The match, particularly its ending in a way, had that feel-good, house show vibe to it. The heel Horsemen quintet had dominated the majority of the bout, but ultimately, The Funkin’ Army fought back against the adversity, complete with Funk’s flaming branding iron and all. Needless to say, Terry Funk won the match for his team, submitting Steve Corino with his famous spinning toe hold. It felt a tad unnecessary, given that “The King of Old School” had just had a fireball blasted in his face, but a win nonetheless for Funk and co.
Pro Wrestling: EVE
A caveat must be mentioned before moving on with this entry. Pro Wrestling: EVE is often credited with promoting the second all-female War Games match, and certainly the first to do so in England, but this isn’t quite true. Bellatrix Female Warriors beat them to it by two months, promoting the team of Arianna, Bacardi, Destiny, Liberty, and Shax against Chanel, Erin Angel, Lady Lory, Sammi Baynz, and Violet O’Hara in March 2016.
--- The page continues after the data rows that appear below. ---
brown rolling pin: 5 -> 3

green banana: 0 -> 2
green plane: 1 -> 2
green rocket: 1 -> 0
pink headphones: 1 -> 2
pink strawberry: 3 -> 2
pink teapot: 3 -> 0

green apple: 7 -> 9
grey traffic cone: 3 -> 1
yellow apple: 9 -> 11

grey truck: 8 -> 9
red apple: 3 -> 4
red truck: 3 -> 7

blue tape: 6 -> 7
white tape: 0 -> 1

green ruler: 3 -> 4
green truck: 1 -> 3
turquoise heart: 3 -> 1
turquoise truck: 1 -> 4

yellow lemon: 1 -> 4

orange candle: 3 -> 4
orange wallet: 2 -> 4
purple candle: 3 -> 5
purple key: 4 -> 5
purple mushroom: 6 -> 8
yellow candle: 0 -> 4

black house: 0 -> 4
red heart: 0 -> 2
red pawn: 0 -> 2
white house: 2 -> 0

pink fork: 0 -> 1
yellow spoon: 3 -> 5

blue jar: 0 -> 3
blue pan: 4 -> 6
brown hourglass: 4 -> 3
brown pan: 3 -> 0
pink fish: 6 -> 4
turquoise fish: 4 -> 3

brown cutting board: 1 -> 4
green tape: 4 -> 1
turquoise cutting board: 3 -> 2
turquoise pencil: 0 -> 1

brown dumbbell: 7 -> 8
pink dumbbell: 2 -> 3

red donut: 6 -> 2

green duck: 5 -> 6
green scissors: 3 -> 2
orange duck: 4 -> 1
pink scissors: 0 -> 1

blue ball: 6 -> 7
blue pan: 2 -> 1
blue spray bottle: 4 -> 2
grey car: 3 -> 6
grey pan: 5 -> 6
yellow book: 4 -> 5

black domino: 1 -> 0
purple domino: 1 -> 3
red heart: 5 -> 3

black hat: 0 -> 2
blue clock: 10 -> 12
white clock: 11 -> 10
EVE’s is, however, the more critically acclaimed of the two, given that it aired via Internet-pay-per-view, and went down on EVE’s biggest show of the year, Wrestle Queendom. It was the inaugural Wrestle Queendom, too, so they had to go all out.
Kicking off the night’s proceedings, it would be Squad Goals – Addy Starr, Emi Sakura, Laura Di Matteo, and Rhia O’Reilly – besting The Deserving – Blue Nikita, Charli Evans, Jamie Hayter, and Jayla Dark – after an intense twenty-one-minute fight. There was a different feeling to this, not only in its single ring usage, but in that the two quartets had their members surrounding the ring prior to their entry, as opposed to entering from the stage as and when their time slot allowed. It made the match feel more personal, which all War Games matches already should be.
The finishing sequence, with all four members of The Deserving trapped in simultaneous Camel Clutches, was an apt ending to a match that had previously relied on a load of uncoordinated brawling, minus an insane Rhia O’Reily dive off the cage. Had the night not also included Charlie Morgan’s monumental capture of the EVE Championship, then perhaps this would have been better remembered.